Why Hair Loss Can Lead to Hearing Loss

You probably know that loud sounds can damage your hearing, but what does this have to do with hair loss? Firstly, it’s not hair loss from your head that impairs hearing! Of course, hair loss from your head can be incredibly distressing for other reasons, but it won’t make any difference to your hearing. It is the hair in your inner ear that allows the brain to interpret sound waves. Without inner ear hair, you wouldn’t hear anything, no matter how loud.

How Loud Sound Causes Hair Loss

A sound is a form of vibrational energy. This energy is picked up by the inner hairs in your ear and transmitted to the brain as an electrical impulse. You might think that you get information fastest through your eyes, but your ear hairs respond 1000 times faster than your visual receptor cells. This means you hear sounds faster than your brain interprets what you see. When your brain interprets the electrical impulse, this is how you hear sound and how loud it is.

Noise Exposure and Hearing Loss

Loud sound damages your inner ear hair and reduces the energy they can pick up from sound waves. This distorts sound, and slight damage may not be noticeable as it is only the highest pitches (sounds) that you will not hear. The more damage there is, the more your hearing is affected. You may experience different types of hearing loss, including:

  • Difficulty hearing someone speak if there is a lot of background noise
  • Finding it hard to understand if someone speaks fast or has an accent
  • Not being able to hear quiet or softer sounds.

Hearing loss can be temporary, like when you get ringing in your ears after a concert or listening to loud music. But repeated exposure to loud sounds can lead to major damage to your ear’s inner hairs and cause permanent hearing loss.

To find out if you have damaged your hearing, you will need a hearing test which an audiologist should conduct. We asked Lee Fletcher, Company Director and Principal Audiologist at Regain Hearing, why you should visit an audiologist for a hearing test if you have concerns about hearing loss.

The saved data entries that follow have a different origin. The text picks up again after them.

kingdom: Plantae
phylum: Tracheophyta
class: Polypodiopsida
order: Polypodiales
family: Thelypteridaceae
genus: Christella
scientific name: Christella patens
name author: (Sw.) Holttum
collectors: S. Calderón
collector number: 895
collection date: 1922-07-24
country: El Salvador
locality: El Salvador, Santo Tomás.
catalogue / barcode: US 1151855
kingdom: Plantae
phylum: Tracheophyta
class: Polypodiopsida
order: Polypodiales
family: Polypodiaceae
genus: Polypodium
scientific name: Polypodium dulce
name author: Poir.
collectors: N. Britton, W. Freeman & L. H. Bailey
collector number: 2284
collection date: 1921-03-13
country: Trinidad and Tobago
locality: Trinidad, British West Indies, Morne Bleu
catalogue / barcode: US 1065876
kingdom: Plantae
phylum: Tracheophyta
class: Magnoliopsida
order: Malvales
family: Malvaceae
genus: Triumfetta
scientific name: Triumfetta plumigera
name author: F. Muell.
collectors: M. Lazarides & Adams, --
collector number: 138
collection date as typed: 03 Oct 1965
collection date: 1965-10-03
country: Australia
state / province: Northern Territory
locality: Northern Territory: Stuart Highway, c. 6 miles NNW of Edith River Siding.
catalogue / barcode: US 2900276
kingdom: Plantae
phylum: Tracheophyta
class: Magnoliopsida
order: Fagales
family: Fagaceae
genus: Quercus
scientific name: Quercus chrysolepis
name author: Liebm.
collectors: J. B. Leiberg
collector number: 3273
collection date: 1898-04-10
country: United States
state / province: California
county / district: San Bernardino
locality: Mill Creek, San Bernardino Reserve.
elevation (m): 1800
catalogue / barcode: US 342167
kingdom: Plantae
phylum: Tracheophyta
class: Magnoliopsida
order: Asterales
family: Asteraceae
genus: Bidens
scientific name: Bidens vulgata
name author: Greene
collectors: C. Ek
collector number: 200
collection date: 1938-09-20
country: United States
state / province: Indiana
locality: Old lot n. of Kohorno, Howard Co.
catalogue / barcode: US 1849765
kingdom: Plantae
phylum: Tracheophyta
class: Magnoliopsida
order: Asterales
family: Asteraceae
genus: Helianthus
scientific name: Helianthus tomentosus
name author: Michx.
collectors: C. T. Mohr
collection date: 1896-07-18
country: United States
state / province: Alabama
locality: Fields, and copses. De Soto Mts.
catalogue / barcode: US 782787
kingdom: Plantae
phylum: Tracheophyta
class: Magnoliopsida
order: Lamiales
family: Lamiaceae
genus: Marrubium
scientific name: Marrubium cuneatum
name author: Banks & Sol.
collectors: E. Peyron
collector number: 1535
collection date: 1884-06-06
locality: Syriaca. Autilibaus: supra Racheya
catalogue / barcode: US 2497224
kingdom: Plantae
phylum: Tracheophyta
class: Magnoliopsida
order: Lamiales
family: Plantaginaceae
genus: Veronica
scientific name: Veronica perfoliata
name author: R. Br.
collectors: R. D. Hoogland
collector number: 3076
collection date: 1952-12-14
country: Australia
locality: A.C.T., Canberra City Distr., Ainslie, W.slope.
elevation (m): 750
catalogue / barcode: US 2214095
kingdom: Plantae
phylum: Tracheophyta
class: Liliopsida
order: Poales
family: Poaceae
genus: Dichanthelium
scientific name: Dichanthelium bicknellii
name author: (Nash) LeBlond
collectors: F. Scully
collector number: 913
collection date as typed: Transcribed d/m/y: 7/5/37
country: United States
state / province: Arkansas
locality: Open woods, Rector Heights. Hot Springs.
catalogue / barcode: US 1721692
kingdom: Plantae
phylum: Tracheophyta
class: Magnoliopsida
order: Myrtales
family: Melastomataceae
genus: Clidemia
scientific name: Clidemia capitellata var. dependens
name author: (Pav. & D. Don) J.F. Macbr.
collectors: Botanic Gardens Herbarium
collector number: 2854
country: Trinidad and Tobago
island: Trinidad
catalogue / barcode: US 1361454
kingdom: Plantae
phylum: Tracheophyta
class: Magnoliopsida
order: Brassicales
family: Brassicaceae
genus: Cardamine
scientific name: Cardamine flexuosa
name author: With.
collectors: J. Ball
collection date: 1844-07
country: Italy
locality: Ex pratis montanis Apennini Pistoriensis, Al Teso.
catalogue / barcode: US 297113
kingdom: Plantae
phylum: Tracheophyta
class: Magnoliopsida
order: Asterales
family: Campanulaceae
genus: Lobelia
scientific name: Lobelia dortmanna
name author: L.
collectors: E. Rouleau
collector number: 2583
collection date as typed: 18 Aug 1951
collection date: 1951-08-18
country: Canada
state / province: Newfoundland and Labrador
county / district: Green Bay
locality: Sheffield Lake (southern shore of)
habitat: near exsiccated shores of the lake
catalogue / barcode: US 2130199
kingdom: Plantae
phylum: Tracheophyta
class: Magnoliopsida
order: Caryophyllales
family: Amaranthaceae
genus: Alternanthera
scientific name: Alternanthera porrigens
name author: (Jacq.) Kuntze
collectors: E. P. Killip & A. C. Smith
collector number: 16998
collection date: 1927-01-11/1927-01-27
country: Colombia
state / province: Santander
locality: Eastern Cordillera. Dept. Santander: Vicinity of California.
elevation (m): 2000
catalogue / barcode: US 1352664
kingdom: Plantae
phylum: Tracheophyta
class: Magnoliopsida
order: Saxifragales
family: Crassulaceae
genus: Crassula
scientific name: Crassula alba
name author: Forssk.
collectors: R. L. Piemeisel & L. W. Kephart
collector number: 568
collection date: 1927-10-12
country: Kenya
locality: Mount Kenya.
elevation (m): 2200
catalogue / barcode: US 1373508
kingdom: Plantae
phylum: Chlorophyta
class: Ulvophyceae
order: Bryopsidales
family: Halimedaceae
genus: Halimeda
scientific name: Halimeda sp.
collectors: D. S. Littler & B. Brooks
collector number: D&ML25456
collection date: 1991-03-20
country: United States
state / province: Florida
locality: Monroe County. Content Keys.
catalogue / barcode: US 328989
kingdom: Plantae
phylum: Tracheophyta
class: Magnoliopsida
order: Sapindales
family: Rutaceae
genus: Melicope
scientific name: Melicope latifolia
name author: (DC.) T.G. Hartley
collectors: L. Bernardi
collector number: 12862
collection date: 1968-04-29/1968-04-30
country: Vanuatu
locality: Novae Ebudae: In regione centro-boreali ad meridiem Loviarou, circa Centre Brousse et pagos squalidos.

He told us, “Audiologists train for three years, and they test your ability to hear a range of different types, pitches, and volumes of sound. After assessing your results to ensure they can restore the very best sound, they prescribe hearing aids and show you how to adjust them. If your hearing aid is bought without an audiologist assessment, it’s like trying to choose the right glasses without a sight test!”

Hearing Loss: FAQs

1.      What Does an Audiologist Do?

An audiologist is a health care professional who tests hearing, diagnoses, and manages hearing loss and balance disorders.

Common hearing problems an audiologist can assess and manage include:

  • Hearing loss
  • Balance problems
  • Dizziness
  • Tinnitus (ringing in the ears).

2.      What Happens if You Don’t Treat Hearing Loss?

Hearing loss may not seem a serious problem, especially if it’s only mild to moderate. However, you may not know that hearing loss has been linked to cognitive decline and an increased risk of dementia. This results from your brain receiving fewer electoral impulses from sound waves and not working as hard.

It’s a bit like a muscle you build up with exercise, but if you reduce how much you exercise, it starts to shrink. When your brain is not working hard, over time your cognitive ability will begin to decline. Research has indicated that mild hearing loss doubles the risk of dementia, and you are three times as likely to get dementia with moderate hearing loss.

3.      How is Hearing Loss Cured?

Although scientists are researching how stem cells could cure hearing loss, at present, hearing loss can not be cured. If you have severe hearing loss or are deaf, cochlear implants can help improve your hearing. For mild to moderate hearing loss, a hearing aid can restore your ability to hear a broader range of sounds and sound more clearly.

4.     What Are the Best Hearing Aids?

This is not as simple as you may think. Hearing aids are miraculous pieces of technology, but without a hearing test with an audiologist, even a high-quality hearing aid might not be as beneficial as it could be.

When you have a hearing test assessed by an audiologist, the best hearing aid is prescribed based on your ability to hear different sounds and pitches in all listening situations. When you buy a hearing aid and set it yourself, you won’t know what sounds you cannot hear. Furthermore, you may think your hearing aid is helping you to hear “normally,” but you may be hearing less than you could be.